M. Preliminary results. By far, the 1998 summer was our most successful in convincing students to forego law school and attend graduate school in political science. Seven of the fifteen students applied to and are planning to attend graduate school– Gloria Anglón, Ray Block, Katrina Gamble, Andra Gillespie, Monique Lyle (Michigan State University, Aisha Raj, and Melvin Rogers. These students have been accepted into many of the top political science graduate programs in the country with stunning packages. While all of the acceptances have not been reported yet, the following are those thus far.
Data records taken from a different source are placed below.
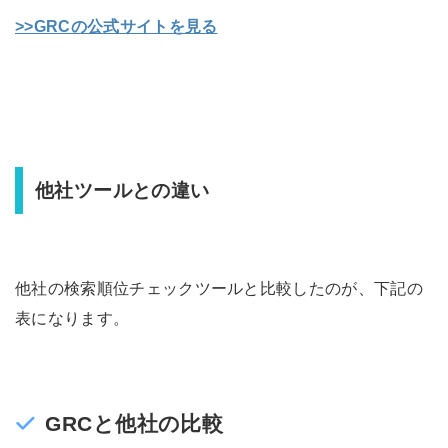
>>GRCの公式サイトを見る
他社ツールとの違い
他社の検索順位チェックツールと比較したのが、下記の
表になります。
GRCと他社の比較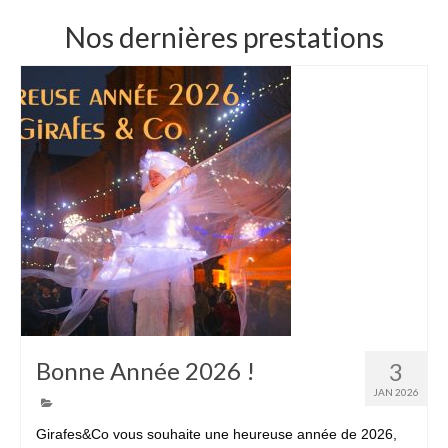
Nos dernières prestations
Bonne Année 2026 !
3
JAN 2026
Girafes&Co vous souhaite une heureuse année de 2026,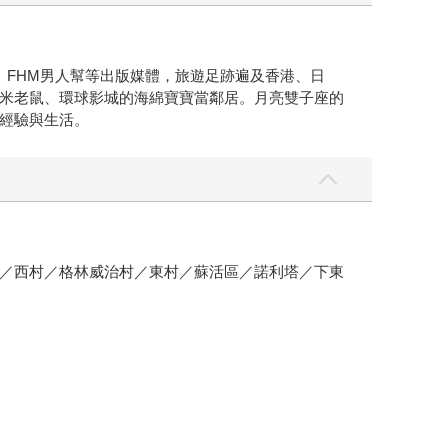
、FHM男人幫等出版媒體，旅遊足跡遍及香港、日
米老鼠、環球影城的海綿寶寶當鄰居。月亮雙子座的
經驗與生活。
／西村／格林威治村／東村／蘇活區／諾利塔／下東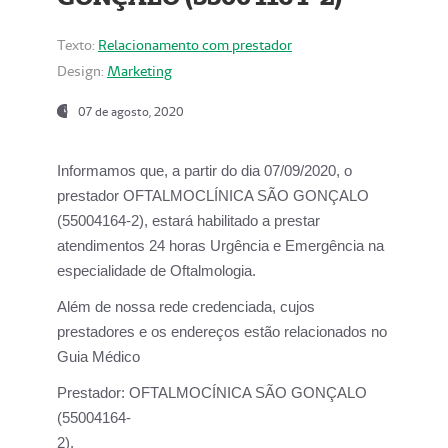
Texto:
Relacionamento com prestador
Design:
Marketing
07 de agosto, 2020
Informamos que, a partir do dia
07/09/2020,
o
prestador OFTALMOCLÍNICA SÃO GONÇALO
(55004164-2), estará habilitado a prestar
atendimentos
24 horas Urgência e Emergência na
especialidade de Oftalmologia.
Além de nossa rede credenciada, cujos
prestadores e os endereços estão relacionados no
Guia Médico
Prestador:
OFTALMOCÍNICA SÃO GONÇALO
(55004164-
2).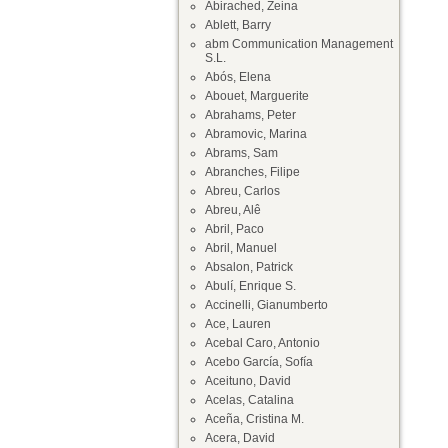
Abirached, Zeina
Ablett, Barry
abm Communication Management
S.L.
Abós, Elena
Abouet, Marguerite
Abrahams, Peter
Abramovic, Marina
Abrams, Sam
Abranches, Filipe
Abreu, Carlos
Abreu, Alê
Abril, Paco
Abril, Manuel
Absalon, Patrick
Abulí, Enrique S.
Accinelli, Gianumberto
Ace, Lauren
Acebal Caro, Antonio
Acebo García, Sofía
Aceituno, David
Acelas, Catalina
Aceña, Cristina M.
Acera, David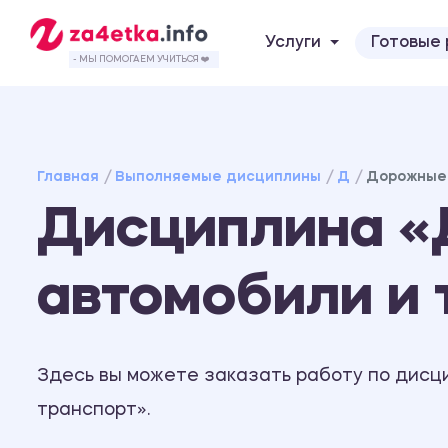
Услуги
Готовые
- МЫ ПОМОГАЕМ УЧИТЬСЯ ❤️
Главная
Выполняемые дисциплины
Д
Дорожные 
Дисциплина «
автомобили и
Здесь вы можете заказать работу по дисц
транспорт».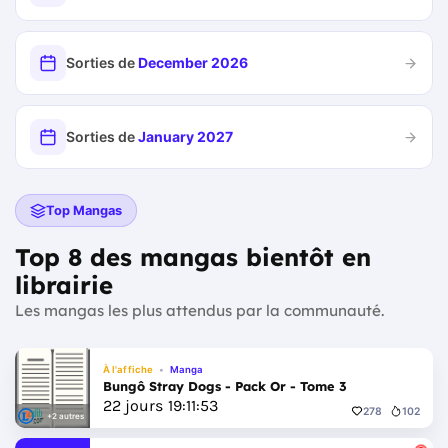
Sorties de
December 2026
Sorties de
January 2027
Top Mangas
Top 8 des mangas bientôt en
librairie
Les mangas les plus attendus par la communauté.
À l'affiche
Manga
Bungô Stray Dogs - Pack Or - Tome 3
22
jours
19
:
11
:
51
278
102
+2 autres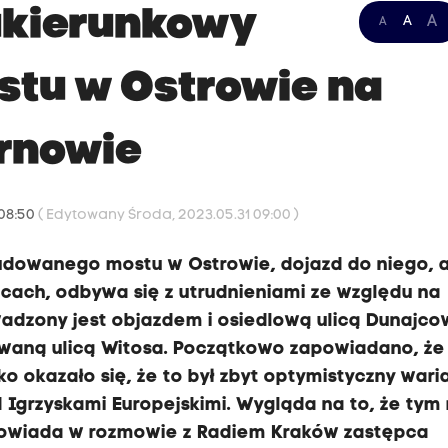
ukierunkowy
A
A
A
ostu w Ostrowie na
arnowie
 08:50
( Edytowany Środa, 2023.05.31 09:00 )
udowanego mostu w Ostrowie, dojazd do niego, a
cach, odbywa się z utrudnieniami ze względu na
wadzony jest objazdem i osiedlową ulicą Dunajco
waną ulicą Witosa. Początkowo zapowiadano, że
o okazało się, że to był zbyt optymistyczny waria
 Igrzyskami Europejskimi. Wygląda na to, że tym
zapowiada w rozmowie z Radiem Kraków zastępca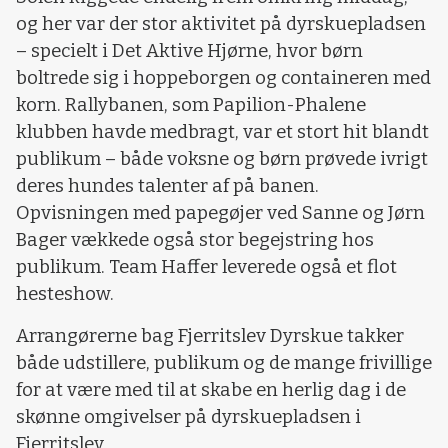
og her var der stor aktivitet på dyrskuepladsen
– specielt i Det Aktive Hjørne, hvor børn
boltrede sig i hoppeborgen og containeren med
korn. Rallybanen, som Papilion-Phalene
klubben havde medbragt, var et stort hit blandt
publikum – både voksne og børn prøvede ivrigt
deres hundes talenter af på banen.
Opvisningen med papegøjer ved Sanne og Jørn
Bager vækkede også stor begejstring hos
publikum. Team Haffer leverede også et flot
hesteshow.
Arrangørerne bag Fjerritslev Dyrskue takker
både udstillere, publikum og de mange frivillige
for at være med til at skabe en herlig dag i de
skønne omgivelser på dyrskuepladsen i
Fjerritslev.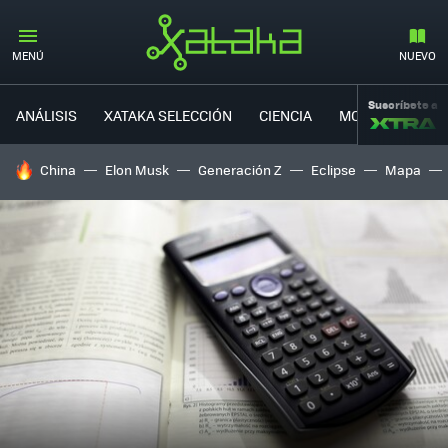
MENÚ
NUEVO
Suscríbete a
ANÁLISIS
XATAKA SELECCIÓN
CIENCIA
MOVILIDAD
HOY SE HABLA DE
China
Elon Musk
Generación Z
Eclipse
Mapa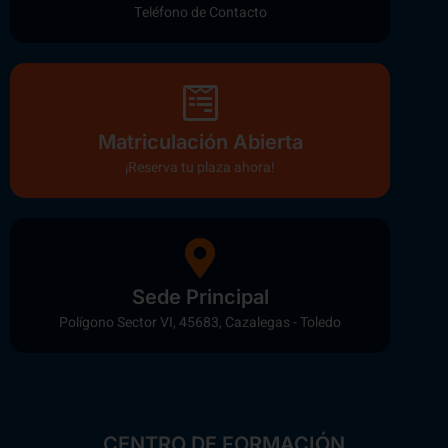
Teléfono de Contacto
Matriculación Abierta
¡Reserva tu plaza ahora!
Sede Principal
Polígono Sector VI, 45683, Cazalegas - Toledo
CENTRO DE FORMACIÓN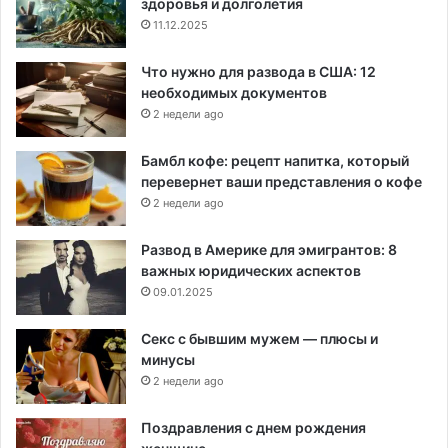
здоровья и долголетия
11.12.2025
Что нужно для развода в США: 12
необходимых документов
2 недели ago
Бамбл кофе: рецепт напитка, который
перевернет ваши представления о кофе
2 недели ago
Развод в Америке для эмигрантов: 8
важных юридических аспектов
09.01.2025
Секс с бывшим мужем — плюсы и
минусы
2 недели ago
Поздравления с днем рождения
  1. Gloria Anglón (Providence College) has been accepted at the University of Michigan, the University of Virginia, SUNY, Stony Brook, and the University of Florida (no information on her financial packages yet);
  2. Katrina Gamble (Smith College) has been accepted at the University of Virginia with a major university fellowship;
  3. Andra Gillespie (University of Virginia) has been accepted at Yale University, the University of Chicago, Duke University, and Stanford University thus far, all with very generous funding packages;
  4. Monique Lyle (Michigan State University) has been accepted at the University of Michigan, Duke University, and Emory University thus far, all with very generous funding packages;
  5. Melvin Rogers (Amherst College) has been accepted at the University of Chicago, Duke University, Princeton University, and Yale University thus far, all with very generous funding packages. (Melvin received the prestigious Keasbey Fellowship and will spend two years at Cambridge University receiving a masters degree. He will defer admission into one of these programs.)
We have yet to hear from Ray Block or Aisha Raj on their acceptances. All seven will be entering graduate school in fall 1999. We are thrilled with this year’s success and are looking forward to repeating it with the Bunche Class of 1999!